Il souffrait, le pauvre homme, à la voir si mal vêtue, avec ses brodequins sans lacet et l’emmanchure de ses blouses déchirée jusqu’aux hanches, car la femme de ménage n’en prenait guère de souci. Mais elle était si douce, si gentille, et sa petite tête se penchait si gracieusement en laissant retomber sur ses joues roses sa bonne chevelure blonde, qu’une délectation infinie l’envahissait, plaisir tout mêlé d’amertume comme ces vins mal faits qui sentent la résine. Il raccommodait ses joujoux, lui fabriquait des pantins avec du carton, ou recousait le ventre déchiré de ses poupées.

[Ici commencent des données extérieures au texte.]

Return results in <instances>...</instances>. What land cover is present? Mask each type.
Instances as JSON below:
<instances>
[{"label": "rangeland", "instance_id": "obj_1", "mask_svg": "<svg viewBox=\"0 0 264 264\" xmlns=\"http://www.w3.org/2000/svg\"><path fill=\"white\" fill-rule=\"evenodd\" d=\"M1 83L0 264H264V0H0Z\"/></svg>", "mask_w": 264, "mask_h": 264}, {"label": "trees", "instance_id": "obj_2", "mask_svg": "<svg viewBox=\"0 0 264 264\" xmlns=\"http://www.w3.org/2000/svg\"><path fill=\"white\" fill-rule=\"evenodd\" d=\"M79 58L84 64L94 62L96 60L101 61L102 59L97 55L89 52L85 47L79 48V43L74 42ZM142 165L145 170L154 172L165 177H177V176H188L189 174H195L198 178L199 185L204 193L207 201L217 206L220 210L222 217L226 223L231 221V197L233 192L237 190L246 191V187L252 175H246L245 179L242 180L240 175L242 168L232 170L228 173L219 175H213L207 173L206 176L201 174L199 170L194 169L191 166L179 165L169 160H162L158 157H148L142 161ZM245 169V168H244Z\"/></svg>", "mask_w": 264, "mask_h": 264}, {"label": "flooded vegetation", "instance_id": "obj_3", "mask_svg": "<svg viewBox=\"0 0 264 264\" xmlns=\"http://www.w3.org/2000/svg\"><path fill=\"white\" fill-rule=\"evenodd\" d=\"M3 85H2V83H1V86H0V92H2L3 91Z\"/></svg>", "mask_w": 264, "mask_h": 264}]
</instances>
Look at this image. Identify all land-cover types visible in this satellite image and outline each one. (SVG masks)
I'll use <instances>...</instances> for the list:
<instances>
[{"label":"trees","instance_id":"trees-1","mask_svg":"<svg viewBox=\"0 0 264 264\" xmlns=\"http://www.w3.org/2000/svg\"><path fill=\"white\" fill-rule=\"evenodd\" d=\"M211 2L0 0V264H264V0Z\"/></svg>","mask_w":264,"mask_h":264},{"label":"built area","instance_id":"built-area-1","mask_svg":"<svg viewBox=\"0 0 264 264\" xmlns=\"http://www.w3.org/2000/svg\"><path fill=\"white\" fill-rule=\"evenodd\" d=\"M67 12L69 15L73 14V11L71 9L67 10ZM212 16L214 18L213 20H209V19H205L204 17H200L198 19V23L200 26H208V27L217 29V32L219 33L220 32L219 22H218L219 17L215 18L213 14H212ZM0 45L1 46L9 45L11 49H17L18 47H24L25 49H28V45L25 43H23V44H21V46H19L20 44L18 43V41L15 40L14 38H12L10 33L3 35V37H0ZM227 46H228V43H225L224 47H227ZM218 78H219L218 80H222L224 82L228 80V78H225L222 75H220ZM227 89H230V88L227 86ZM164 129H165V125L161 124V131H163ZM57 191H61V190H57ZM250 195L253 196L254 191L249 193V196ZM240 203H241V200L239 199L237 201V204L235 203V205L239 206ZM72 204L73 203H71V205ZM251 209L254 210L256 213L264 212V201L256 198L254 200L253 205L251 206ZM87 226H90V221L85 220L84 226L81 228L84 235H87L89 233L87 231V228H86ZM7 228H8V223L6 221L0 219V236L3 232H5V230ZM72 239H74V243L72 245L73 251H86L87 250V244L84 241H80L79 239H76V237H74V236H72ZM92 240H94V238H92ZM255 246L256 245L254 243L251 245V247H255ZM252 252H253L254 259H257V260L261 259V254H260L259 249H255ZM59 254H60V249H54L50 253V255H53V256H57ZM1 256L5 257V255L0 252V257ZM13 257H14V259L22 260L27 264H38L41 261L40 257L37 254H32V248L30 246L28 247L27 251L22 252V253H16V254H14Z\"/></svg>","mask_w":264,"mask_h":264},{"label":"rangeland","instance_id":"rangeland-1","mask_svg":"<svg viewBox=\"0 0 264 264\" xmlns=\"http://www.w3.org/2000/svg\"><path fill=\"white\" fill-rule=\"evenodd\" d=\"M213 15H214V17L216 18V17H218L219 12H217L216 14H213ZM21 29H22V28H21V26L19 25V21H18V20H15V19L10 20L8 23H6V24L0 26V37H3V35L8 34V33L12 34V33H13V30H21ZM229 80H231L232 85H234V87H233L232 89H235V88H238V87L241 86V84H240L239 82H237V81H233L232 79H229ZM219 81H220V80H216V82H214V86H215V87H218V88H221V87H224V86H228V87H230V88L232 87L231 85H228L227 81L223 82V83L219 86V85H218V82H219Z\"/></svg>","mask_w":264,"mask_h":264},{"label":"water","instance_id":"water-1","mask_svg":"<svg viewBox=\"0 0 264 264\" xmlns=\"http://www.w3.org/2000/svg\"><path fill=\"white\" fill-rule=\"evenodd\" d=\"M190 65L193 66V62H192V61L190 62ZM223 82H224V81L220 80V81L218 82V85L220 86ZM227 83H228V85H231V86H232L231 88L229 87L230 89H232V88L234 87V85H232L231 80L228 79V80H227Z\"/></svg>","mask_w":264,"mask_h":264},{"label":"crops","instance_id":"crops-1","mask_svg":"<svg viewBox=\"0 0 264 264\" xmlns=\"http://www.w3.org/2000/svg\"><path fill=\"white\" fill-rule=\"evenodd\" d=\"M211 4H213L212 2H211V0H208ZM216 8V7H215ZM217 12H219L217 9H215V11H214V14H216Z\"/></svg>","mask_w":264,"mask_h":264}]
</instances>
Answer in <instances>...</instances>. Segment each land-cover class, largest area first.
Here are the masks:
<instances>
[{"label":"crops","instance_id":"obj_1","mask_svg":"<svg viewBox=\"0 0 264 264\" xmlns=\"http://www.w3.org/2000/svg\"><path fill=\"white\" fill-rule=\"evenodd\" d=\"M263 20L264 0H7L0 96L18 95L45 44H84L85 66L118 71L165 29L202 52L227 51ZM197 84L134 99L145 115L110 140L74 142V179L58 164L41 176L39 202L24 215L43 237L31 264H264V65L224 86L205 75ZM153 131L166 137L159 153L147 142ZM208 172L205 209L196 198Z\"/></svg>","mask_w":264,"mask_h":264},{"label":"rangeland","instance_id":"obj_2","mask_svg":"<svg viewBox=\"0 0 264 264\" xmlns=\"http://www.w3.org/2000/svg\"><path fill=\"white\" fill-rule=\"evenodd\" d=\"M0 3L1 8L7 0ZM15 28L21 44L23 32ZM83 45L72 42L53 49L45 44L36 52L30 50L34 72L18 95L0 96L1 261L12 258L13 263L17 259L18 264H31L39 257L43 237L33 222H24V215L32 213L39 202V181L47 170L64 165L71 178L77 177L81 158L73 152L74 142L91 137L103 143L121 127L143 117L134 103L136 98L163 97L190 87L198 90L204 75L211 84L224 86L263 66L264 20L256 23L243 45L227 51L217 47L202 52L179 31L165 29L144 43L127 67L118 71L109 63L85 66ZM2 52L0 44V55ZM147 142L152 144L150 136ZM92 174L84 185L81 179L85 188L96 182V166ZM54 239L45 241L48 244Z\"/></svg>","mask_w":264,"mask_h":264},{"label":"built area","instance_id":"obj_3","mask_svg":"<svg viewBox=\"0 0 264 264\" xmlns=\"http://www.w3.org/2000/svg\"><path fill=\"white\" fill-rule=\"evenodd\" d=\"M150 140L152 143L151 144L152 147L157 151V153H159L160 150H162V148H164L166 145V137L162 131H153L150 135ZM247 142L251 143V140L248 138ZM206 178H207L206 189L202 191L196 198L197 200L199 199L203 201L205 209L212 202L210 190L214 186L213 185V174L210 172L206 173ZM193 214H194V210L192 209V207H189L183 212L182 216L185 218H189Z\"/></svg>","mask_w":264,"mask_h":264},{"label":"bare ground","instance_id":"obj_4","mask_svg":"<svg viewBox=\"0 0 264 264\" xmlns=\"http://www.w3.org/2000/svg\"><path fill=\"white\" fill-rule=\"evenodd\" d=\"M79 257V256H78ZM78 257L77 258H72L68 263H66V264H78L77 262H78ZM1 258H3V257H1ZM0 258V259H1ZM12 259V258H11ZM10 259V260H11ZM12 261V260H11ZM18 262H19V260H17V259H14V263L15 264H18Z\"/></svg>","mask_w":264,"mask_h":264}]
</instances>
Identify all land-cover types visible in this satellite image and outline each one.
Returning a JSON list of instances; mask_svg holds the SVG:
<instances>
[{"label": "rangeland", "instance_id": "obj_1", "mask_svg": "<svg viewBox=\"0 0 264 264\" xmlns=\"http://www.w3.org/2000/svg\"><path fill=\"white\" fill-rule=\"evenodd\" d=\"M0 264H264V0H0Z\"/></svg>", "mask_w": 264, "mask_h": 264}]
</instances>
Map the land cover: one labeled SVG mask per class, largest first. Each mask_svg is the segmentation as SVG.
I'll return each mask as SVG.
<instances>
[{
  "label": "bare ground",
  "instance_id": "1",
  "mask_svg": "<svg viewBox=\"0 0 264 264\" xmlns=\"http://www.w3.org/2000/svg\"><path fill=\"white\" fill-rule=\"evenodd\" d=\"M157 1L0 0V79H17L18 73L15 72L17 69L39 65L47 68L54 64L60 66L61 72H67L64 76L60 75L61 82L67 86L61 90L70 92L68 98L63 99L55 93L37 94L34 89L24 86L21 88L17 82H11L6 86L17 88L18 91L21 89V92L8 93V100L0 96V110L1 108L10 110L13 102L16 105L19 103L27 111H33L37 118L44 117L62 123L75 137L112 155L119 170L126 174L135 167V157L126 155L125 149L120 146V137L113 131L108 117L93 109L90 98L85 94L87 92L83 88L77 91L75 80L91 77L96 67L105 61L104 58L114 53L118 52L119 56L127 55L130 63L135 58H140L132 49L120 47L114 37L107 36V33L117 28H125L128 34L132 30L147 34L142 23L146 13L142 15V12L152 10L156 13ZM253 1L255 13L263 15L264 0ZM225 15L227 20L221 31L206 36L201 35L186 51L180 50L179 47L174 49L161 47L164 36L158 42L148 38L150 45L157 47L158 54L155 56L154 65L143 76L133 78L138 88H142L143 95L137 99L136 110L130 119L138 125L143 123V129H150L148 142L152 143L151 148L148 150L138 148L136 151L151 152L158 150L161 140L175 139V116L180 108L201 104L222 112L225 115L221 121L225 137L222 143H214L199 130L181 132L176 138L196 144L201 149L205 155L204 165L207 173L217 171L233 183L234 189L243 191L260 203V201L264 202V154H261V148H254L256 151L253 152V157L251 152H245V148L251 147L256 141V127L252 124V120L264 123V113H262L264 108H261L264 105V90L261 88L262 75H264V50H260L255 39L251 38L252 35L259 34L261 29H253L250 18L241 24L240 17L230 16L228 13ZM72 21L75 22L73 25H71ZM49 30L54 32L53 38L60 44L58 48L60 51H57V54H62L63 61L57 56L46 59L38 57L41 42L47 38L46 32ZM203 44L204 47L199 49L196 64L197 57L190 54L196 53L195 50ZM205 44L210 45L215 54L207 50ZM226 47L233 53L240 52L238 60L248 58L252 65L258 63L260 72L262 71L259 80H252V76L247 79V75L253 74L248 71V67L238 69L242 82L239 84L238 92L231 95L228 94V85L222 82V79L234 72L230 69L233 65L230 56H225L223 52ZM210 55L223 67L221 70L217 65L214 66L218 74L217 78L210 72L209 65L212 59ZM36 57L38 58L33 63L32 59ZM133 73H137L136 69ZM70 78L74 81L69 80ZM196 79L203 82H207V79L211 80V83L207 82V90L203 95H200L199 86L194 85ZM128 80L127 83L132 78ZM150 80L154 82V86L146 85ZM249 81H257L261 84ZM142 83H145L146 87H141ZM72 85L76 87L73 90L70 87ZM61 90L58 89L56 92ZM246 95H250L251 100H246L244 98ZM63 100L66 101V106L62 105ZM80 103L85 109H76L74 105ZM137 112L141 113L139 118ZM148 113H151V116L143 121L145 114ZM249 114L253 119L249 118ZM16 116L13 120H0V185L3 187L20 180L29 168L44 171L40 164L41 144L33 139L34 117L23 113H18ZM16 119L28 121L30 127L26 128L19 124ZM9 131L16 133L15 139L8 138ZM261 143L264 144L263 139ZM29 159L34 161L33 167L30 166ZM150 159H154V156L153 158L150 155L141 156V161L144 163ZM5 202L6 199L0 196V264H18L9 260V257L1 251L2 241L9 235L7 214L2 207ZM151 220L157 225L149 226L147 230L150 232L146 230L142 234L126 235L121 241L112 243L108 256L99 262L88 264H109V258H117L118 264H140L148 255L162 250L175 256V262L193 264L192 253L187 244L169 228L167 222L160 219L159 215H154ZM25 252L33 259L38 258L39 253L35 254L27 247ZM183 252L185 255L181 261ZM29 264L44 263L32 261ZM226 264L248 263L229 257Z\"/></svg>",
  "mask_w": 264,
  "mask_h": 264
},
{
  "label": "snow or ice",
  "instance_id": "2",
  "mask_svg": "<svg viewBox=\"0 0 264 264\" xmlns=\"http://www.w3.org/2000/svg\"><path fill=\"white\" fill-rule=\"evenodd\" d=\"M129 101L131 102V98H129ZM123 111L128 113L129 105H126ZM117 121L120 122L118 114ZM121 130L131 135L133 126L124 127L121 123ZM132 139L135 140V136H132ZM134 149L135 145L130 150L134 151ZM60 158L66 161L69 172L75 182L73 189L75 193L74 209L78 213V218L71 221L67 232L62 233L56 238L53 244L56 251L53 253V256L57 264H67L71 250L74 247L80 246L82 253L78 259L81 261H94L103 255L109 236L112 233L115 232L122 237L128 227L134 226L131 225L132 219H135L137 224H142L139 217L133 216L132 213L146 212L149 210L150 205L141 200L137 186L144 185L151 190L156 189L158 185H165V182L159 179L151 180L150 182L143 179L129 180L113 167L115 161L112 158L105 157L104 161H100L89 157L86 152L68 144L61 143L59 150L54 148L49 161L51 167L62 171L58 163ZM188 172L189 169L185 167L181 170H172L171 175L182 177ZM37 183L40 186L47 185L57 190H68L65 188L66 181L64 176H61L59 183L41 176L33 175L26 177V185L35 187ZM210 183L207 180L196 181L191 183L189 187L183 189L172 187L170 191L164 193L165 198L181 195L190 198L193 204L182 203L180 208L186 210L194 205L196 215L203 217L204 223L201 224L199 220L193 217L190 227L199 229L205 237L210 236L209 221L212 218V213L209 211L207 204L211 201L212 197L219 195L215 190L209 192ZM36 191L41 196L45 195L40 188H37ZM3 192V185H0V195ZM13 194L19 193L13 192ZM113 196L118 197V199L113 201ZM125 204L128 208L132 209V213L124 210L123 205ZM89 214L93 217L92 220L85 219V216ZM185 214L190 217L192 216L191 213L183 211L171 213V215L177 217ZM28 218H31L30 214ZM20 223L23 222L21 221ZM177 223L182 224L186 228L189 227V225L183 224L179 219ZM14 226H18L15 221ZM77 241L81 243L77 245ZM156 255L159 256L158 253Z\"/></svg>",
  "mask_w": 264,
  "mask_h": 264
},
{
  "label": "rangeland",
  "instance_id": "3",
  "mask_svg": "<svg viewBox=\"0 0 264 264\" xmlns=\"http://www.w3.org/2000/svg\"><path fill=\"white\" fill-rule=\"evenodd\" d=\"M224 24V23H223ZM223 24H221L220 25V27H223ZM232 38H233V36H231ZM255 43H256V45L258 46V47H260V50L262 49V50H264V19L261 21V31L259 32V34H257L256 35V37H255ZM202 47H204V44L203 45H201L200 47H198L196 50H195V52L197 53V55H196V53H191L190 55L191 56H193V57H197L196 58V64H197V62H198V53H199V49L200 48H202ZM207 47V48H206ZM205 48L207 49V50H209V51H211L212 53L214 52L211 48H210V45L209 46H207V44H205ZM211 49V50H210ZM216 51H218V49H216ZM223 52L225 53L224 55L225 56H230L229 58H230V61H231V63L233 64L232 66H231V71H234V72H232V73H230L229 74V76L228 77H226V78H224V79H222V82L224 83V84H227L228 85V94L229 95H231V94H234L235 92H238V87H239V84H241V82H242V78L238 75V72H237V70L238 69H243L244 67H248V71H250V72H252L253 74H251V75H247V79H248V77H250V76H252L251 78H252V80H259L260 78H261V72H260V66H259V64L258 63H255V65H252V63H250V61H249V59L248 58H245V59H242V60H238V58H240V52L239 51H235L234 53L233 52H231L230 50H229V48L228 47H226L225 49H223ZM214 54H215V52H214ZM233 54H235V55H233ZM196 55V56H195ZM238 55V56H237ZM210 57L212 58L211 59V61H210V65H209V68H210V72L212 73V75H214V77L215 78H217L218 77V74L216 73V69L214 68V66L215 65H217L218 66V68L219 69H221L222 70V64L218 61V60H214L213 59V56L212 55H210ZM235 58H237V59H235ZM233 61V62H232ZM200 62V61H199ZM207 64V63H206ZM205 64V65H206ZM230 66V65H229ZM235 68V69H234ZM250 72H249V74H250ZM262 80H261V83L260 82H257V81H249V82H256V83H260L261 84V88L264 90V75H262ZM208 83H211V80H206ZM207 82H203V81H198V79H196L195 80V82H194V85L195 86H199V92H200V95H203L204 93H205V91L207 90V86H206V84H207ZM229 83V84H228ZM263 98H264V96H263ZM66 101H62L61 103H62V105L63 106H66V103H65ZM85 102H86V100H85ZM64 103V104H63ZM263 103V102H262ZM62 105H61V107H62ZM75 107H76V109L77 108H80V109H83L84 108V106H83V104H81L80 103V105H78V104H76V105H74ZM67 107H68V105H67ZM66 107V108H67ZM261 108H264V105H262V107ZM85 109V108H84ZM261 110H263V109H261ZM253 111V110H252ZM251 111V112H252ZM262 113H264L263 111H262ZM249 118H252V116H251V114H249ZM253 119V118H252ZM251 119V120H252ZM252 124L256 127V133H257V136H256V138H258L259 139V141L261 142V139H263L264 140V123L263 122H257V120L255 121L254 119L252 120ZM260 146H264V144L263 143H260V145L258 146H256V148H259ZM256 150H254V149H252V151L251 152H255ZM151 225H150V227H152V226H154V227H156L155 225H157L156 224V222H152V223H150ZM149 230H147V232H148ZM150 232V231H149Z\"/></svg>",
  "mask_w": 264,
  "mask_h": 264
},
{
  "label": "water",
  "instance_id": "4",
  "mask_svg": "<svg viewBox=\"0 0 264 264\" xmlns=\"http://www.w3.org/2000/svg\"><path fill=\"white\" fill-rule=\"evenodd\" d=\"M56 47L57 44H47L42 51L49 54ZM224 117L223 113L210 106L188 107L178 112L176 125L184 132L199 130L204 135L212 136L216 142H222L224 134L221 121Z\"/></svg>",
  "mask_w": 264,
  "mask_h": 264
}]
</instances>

Puis, s’il rencontrait des yeux la boîte à ouvrage, un ruban qui traînait ou même une épingle restée dans une fente de la table, il se prenait à rêver, et il avait l’air si triste, qu’elle devenait triste comme lui.

Personne à présent ne venait les voir ; car Justin s’était enfui à Rouen, où il est devenu garçon épicier, et les enfants de l’apothicaire fréquentaient de moins en moins la petite, M. Homais ne se souciant pas, vu la différence de leurs conditions sociales, que l’intimité se prolongeât.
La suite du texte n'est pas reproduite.